Test for causal reasoning. Tell an AI two related facts. “I’m vegetarian” and “I love cooking with butter.” Then update one: “I’ve gone vegan.” Ask for a recipe. Does it still suggest butter? You’ll learn fast how isolated its memory actually is.
Explicitly expire context. When a project ends, a decision is made, or a situation changes, tell the system. “That meeting is over, you can forget the details.” “We went with Option B, Option A is no longer relevant.” Don’t let old context pile up. It’s not free, and it’s actively making things worse.
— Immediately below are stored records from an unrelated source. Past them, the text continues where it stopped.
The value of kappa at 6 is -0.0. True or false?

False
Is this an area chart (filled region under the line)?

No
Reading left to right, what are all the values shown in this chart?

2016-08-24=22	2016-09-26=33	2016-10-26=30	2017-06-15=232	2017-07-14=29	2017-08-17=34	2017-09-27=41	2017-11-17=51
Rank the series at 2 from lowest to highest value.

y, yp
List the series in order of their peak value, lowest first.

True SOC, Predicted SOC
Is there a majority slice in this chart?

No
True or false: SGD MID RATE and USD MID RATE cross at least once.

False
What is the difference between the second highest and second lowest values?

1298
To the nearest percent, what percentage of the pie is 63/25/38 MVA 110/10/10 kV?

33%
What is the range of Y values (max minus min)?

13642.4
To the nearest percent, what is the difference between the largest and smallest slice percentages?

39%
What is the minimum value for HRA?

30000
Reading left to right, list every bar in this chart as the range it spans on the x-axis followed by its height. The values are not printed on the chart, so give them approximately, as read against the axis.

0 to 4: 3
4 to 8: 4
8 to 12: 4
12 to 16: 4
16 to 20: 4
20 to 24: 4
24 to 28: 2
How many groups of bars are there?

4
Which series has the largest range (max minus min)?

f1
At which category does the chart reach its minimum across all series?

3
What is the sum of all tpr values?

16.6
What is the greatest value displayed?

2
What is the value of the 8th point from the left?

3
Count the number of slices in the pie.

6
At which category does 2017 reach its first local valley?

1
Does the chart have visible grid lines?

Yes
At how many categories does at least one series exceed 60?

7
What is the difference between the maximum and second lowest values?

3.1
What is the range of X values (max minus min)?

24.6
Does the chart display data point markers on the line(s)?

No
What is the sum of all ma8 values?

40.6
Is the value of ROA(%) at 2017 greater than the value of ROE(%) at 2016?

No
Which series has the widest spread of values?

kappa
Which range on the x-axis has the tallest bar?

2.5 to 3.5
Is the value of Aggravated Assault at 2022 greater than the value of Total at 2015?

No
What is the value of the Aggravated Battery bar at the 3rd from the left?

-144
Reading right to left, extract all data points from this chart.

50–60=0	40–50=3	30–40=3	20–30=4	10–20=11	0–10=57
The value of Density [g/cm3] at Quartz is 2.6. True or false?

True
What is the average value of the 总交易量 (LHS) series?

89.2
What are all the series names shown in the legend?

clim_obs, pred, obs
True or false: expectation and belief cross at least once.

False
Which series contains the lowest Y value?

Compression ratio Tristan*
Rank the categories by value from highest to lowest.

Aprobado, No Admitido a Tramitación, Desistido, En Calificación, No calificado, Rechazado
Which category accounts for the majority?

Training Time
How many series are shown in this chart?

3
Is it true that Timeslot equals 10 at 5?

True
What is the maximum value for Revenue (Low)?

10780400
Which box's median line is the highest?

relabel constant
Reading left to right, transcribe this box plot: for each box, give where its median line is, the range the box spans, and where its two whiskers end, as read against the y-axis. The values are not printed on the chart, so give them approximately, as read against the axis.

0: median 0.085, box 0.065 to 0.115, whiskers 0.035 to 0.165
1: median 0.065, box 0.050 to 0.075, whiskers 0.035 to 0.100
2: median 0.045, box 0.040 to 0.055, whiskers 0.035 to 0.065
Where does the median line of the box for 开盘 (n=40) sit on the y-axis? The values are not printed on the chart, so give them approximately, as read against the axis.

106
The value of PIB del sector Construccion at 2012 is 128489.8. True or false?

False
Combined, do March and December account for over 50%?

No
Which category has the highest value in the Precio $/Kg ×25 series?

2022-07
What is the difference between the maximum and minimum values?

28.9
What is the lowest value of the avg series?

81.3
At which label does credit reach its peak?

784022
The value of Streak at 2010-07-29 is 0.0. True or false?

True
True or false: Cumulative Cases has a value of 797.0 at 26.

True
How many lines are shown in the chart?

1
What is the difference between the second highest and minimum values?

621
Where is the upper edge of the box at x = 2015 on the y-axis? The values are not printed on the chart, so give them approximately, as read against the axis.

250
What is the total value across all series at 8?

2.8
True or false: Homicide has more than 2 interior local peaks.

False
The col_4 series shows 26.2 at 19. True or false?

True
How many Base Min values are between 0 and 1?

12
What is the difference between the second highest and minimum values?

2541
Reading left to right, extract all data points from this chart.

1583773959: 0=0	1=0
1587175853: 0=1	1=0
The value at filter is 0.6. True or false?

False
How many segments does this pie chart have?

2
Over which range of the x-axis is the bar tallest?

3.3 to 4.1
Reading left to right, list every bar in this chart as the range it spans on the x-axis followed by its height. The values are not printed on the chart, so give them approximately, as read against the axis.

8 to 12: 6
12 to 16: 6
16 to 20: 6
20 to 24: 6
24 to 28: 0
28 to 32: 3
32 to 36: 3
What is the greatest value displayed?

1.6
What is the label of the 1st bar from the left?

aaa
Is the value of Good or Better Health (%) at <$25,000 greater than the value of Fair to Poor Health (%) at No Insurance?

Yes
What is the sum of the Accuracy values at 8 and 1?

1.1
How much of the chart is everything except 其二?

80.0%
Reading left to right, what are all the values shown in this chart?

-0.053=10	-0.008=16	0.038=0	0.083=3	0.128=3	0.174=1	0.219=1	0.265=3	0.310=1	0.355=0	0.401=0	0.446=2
Evaluate tools by their forgetting. When choosing an AI tool, don’t just ask “what does it remember?” Ask “how does it forget?” Does it have decay? Can you edit memory? Can you delete? A tool that can’t forget well will degrade over time.
The Question
The question isn’t whether AI systems will forget. They already do. Every context window has a limit, every session eventually ends, every system hits the point where it has to throw something away.
The question is whether they’ll forget well.
Right now, forgetting happens by accident. Truncation. Token limits. Crashes. Memory wipes. The system hits a wall and something gets lost and nobody chose what.
The research says something different is possible. Selective forgetting that improves retrieval. Temporal tracking that knows when facts expire. Decay curves borrowed from how human memory actually works.
Everyone’s building memory. The hard problem, the one that will separate the systems that work from the ones that don’t, is building forgetting.
Intentional, principled, well-architected forgetting.